Pulling a photocopy of a page one from The Australian during the 2022 election campaign, Dutton pointed to the photo of Albanese and the headline “Life will be ‘cheaper’ under me”.
“This was the prime minister’s main pitch going into the last election,” Dutton told reporters in Perth. “I haven’t found one Australian who can say that they’re paying less for their power.”
However, the prime minister wants federal Labor – which has spent much of its history in opposition, despite being the oldest party in the country – to become the default party of government, in much the same way that state Labor governments have dominated for the last three decades.

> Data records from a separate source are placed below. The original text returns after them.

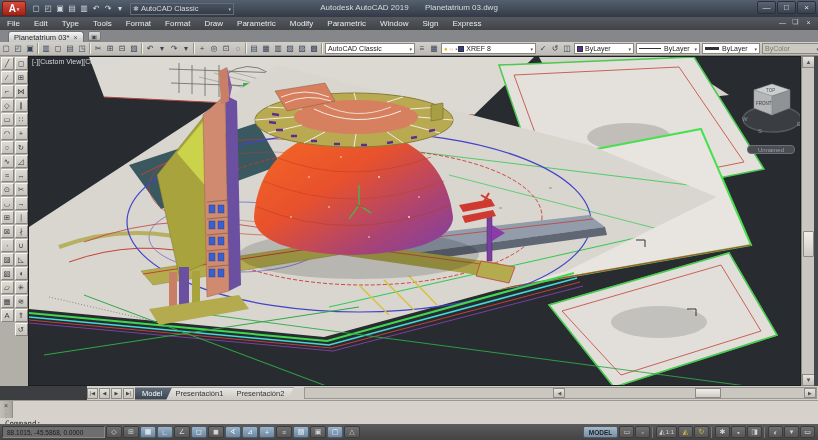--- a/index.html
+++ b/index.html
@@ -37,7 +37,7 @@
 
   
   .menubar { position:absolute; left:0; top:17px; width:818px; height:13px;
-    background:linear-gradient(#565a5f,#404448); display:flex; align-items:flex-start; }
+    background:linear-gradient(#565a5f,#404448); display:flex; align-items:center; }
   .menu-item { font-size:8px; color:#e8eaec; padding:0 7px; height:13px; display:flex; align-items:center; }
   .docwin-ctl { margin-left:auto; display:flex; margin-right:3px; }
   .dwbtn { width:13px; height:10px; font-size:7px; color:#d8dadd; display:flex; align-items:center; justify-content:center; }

But to do that Albanese first has to win, which means the last three days of the 2025 election campaign have been spent visiting every state and, increasingly, visiting seats Labor wants to win from the Coalition, rather than those it needs to win to secure a majority.
Earlier on Friday, while visiting a Medicare urgent care clinic in Brisbane, the prime minister had looked close to tears as he claimed a future Dutton government could close those clinics and withdraw from the Paris climate change agreement – claims Dutton has repeatedly denied.
Albanese also accused the opposition of having “contempt” for Australians by holding back key details of its economic program.
Later, on an RAAF flight to Tasmania with Deputy Prime Minister Richard Marles and media chief Fiona Sugden, the prime minister argued voters should give his government a second term to shore up increased Medicare funding, protect the NDIS and raise taxes on people with superannuation balances above $3 million.
“With some reforms you need time to entrench them,” he said.
“The biggest economic area is, of course, the clean energy transition, you want to move to green steel, green aluminium. You want to make sure that advanced manufacturing gets a crack here, in places like the Hunter Valley, the Spencer Gulf, the Pilbara … and all of that is at risk tomorrow.”
“I think you need long-term Labor governments and the best example of that is Medibank, which was introduced by the Whitlam government [and wound back by the Fraser government] or the damage that was done on climate policy [when] we lost in 2013,” he says.
He would not be drawn on when he would speak, or travel to meet, with US President Donald Trump, and won’t even say if he has spoken to newly elected Canadian Prime Minister Mark Carney, though he did say he would hope Carney would invite him to the next G7 meeting in Canada if he wins re-election.
Right now, Albanese’s focus is on one thing: “Tomorrow, 6pm.”